O2’s CEO has hit back at Ofcom’s criticism of the proposed deal for Hutchison Whampoa to acquire the business from Telefonica.
Speaking to Mobile at a media dinner during the Mobile World Congress event in Barcelona, Ronan Dunne (pictured) responded to the public criticism of the deal from the UK watchdog. Interestingly, Dunne’s criticism of the regulator echoed that of opponent of the deal, the Federation of Communication Services, which also believes that Ofcom is judging the market on an old set of definitions.
‘At the end of the day Ofcom aren’t the ones that are making the decision,’ said Dunne. ‘I don’t believe there is any restriction in the regulator having a view. Every single one of my competitors has expressed a strong view about the transaction – some thinking it’s a superb idea and some thinking that it’s less than a superb idea – so I don’t have any issue with people expressing a view.
‘All I’m saying is that it’s perfectly plausible that there is a different market scenario – one where there is a compelling argument that for competition to remain strong in the UK there needs to be a strong mobile first operator to be a counter balance for a converged offering.’

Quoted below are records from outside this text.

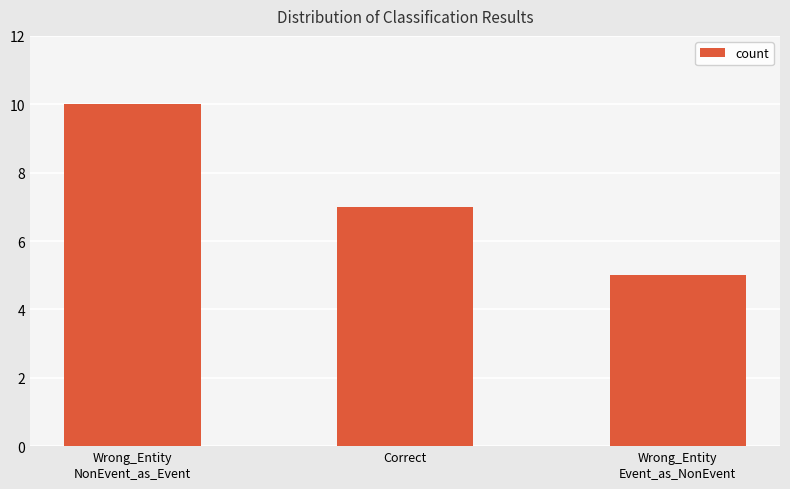

What is the change in value from Wrong_Entity
NonEvent_as_Event to Correct?

-3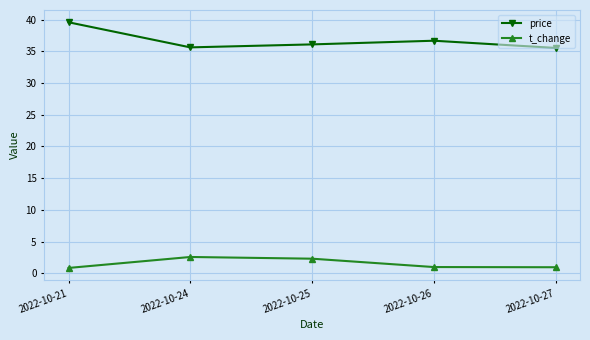

True or false: price has a value of 59.8 at 2022-10-27.

False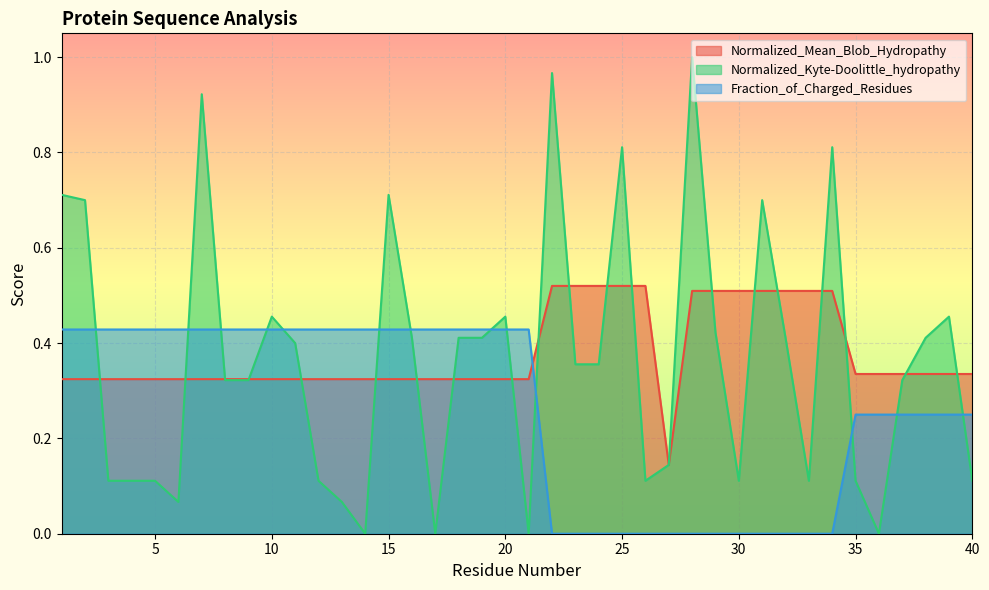

Reading right to left, list all the values displayed in this chart.

Normalized_Mean_Blob_Hydropathy: 40=0.3	39=0.3	38=0.3	37=0.3	36=0.3	35=0.3	34=0.5	33=0.5	32=0.5	31=0.5	30=0.5	29=0.5	28=0.5	27=0.1	26=0.5	25=0.5	24=0.5	23=0.5	22=0.5	21=0.3	20=0.3	19=0.3	18=0.3	17=0.3	16=0.3	15=0.3	14=0.3	13=0.3	12=0.3	11=0.3	10=0.3	9=0.3	8=0.3	7=0.3	6=0.3	5=0.3	4=0.3	3=0.3	2=0.3	1=0.3
Normalized_Kyte-Doolittle_hydropathy: 40=0.1	39=0.5	38=0.4	37=0.3	36=0.0	35=0.1	34=0.8	33=0.1	32=0.4	31=0.7	30=0.1	29=0.4	28=1.0	27=0.1	26=0.1	25=0.8	24=0.4	23=0.4	22=1.0	21=0.0	20=0.5	19=0.4	18=0.4	17=0.0	16=0.4	15=0.7	14=0.0	13=0.1	12=0.1	11=0.4	10=0.5	9=0.3	8=0.3	7=0.9	6=0.1	5=0.1	4=0.1	3=0.1	2=0.7	1=0.7
Fraction_of_Charged_Residues: 40=0.2	39=0.2	38=0.2	37=0.2	36=0.2	35=0.2	34=0.0	33=0.0	32=0.0	31=0.0	30=0.0	29=0.0	28=0.0	27=0.0	26=0.0	25=0.0	24=0.0	23=0.0	22=0.0	21=0.4	20=0.4	19=0.4	18=0.4	17=0.4	16=0.4	15=0.4	14=0.4	13=0.4	12=0.4	11=0.4	10=0.4	9=0.4	8=0.4	7=0.4	6=0.4	5=0.4	4=0.4	3=0.4	2=0.4	1=0.4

Dunne explained that in his opinion there was a failure to recognise that consolidation was already transforming the playing field for mobile operators: ‘In the market place in the UK you’ve seen a substantial move towards convergence. Vodafone has acquired Cable & Wireless, Sky has announced its entry into the mobile sector, and BT has bought EE. So the question the regulator has to ask itself is: how do you have a sustainable operating model that delivers choice in the UK?
‘In that context, Hutchison has said we don’t have a sustainable business, with everyone else
scaling up around us – we’re too small. We don’t have enough time to grow organically, so we believe that by acquiring we can create a mobile customer champion in the UK. In that context ,Telefonica has said “we’re a willing seller”; in these circumstances we don’t believe we can make a big enough investment to see a return. But Telefonica is not the one that is making the case to the regulator.
‘I think Ofcom has had no regard to the counterfactual – it assumed that the status quo was OK. But the status quo is the one thing that will not prevail – even as we’ve been talking we’ve seen these material changes that have shaken the market. Since the talks began we’ve seen the BT/EE deal and the entry into the mobile market by Sky, so the counterfactual is that things are changing.’